The STOP Obesity Alliance, based at The George Washington University Department of Health Policy (GW), is run by a Steering Committee of business, labor, insurance, quality, consumer and medical organizations. The new Associate Members will participate in efforts to remove the barriers preventing greater national attention and progress on managing and preventing obesity.
New Associate Members include the American Association of Diabetes Educators, American College of Sports Medicine, American Society of Bariatric Physicians, American Society for Metabolic and Bariatric Surgery, Campaign to End Obesity, Commissioned Officers Association of the U.S. Public Health Service, National Association of Chronic Disease Directors and Rebecca Puhl, PhD, of Yale’s Rudd Center for Food Policy and Obesity. Together, they strengthen the Alliance’s membership, and further its reach into the health system, medical, education and policy arenas.
The Alliance also announced today the addition of a new obesity expert as part of its research and policy staff. Morgan Downey, formerly the executive vice president of The Obesity Society and chief executive officer of the American Obesity Association, joined the team at GW as policy advisor to the STOP Obesity Alliance. He will help drive key research, writing and advocacy efforts. Among Mr. Downey’s many accomplishments are his successful efforts in creating policy changes that recognize obesity as a chronic disease at numerous government organizations.
Representatives from the new member organizations met today for their first meeting at GW, and received a briefing on several upcoming Alliance outreach and research initiatives including the Alliance’s annual obesity decision makers survey and a series of educational roundtables for governmental and private sector audiences.
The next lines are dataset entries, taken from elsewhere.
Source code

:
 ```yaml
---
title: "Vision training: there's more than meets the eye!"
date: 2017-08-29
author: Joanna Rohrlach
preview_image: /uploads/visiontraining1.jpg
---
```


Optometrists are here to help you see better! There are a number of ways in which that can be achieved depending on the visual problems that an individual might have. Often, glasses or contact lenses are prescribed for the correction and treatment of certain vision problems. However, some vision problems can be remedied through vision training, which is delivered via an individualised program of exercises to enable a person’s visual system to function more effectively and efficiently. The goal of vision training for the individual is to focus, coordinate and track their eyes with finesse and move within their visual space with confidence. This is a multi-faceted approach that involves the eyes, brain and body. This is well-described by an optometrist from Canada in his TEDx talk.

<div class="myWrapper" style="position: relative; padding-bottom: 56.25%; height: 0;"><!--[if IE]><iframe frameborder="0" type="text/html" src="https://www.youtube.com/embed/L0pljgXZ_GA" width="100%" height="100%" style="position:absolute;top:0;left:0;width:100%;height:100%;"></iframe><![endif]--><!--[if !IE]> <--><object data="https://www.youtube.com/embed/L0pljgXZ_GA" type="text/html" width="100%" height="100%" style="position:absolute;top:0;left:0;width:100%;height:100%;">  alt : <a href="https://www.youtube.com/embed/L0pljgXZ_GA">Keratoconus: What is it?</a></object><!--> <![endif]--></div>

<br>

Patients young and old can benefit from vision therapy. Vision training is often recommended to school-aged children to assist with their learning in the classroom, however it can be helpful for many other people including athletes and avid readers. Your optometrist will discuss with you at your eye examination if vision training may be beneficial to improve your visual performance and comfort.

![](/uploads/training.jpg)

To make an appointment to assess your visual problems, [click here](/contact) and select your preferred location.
The group also heard from guest speaker, Victoria Brown, Healthcare Initiative Director of the Alliance for a Healthier Generation, who discussed the organization’s programs and experiences in working with groups from different sectors.
“As our leaders attempt health reform, they need informed guidance on obesity’s effect on the nation and the health system,” said Christine Ferguson, director of the STOP Obesity Alliance. “Businesses and institutions across society are at a breaking point when it comes to managing the impact of obesity-linked chronic diseases – and they are calling out for help. The Alliance’s strength is aligning diverse perspectives into common recommendations and tools that can help leaders across the country make the changes we need.”
About Overweight and Obesity
Affecting 60 million adults, the overweight and obese population is one of the fastest growing segments in American society. Weight-related chronic disease — diabetes, heart disease, and certain cancers– is the country’s second-highest cause of preventable death behind smoking. The condition costs the nation $117 billion in direct and indirect costs, including healthcare, treatment, lost productivity, and absenteeism.